There is that same feeling of sparks as their lips touch, and Bucky wonders if it’ll feel like this every time they touch from now on. It feels comfortable and strangely exhilarating at the same time, like the start of an adventure and he loses himself in the sensation of it.

 

Even the backs of his eyelids, as he closes his eyes, are in colour. But he barely even recognises that as the touch of Clint’s mouth against his overtakes his senses. He isn’t aware of the passing of time as he acquaints himself with Clint’s mouth and the feel of his lips, the taste of him, mixed with eggnog and chocolate. Bucky’s hands map out the lengths of Clint’s sides and back, never quite straying further down.
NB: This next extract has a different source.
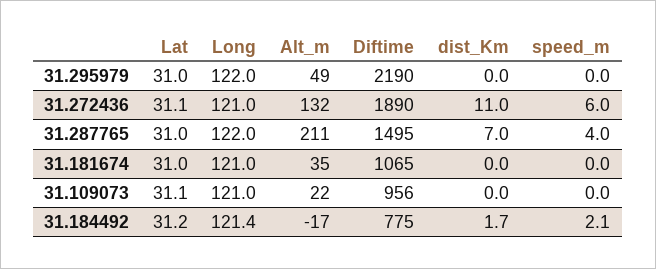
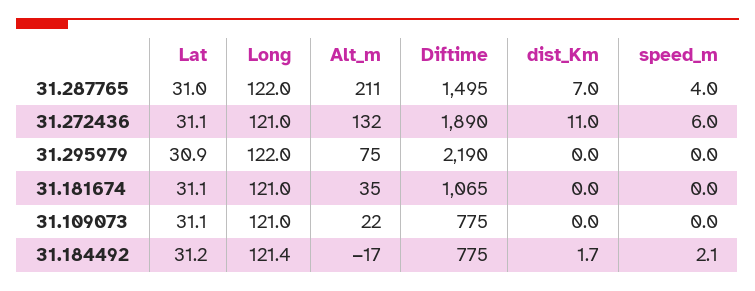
Lat, 31.295979: 31 -> 30.9
Alt_m, 31.295979: 49 -> 75
Lat, 31.181674: 31 -> 31.1
Diftime, 31.109073: 956 -> 775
He’s determined to keep this party polite - for the time being at least.

 

He can feel the curve of Clint’s smile against his and he dedicates more time to learning it, letting his own smile mirror it in turn. He pulls away, finally, only to push back in, already craving the feel of Clint’s body pressed against his.

 

He’s half-drunk with the sensation of it when they finally do manage to part for more than a few milliseconds, and they just grin at each other for a moment.

 

“You know what this means,” Bucky says, leaning in to rest their foreheads together, so his words are breathed across Clint’s skin.

 

“What?” Clint asks.

 

“Next year I’m definitely on your side. Steve doesn’t stand a chance.”

 

Clint’s laugh and little victory dance have Bucky laughing so hard he has to sit down on the stairs and their laughter fills the house until everyone else comes out to see what’s so funny.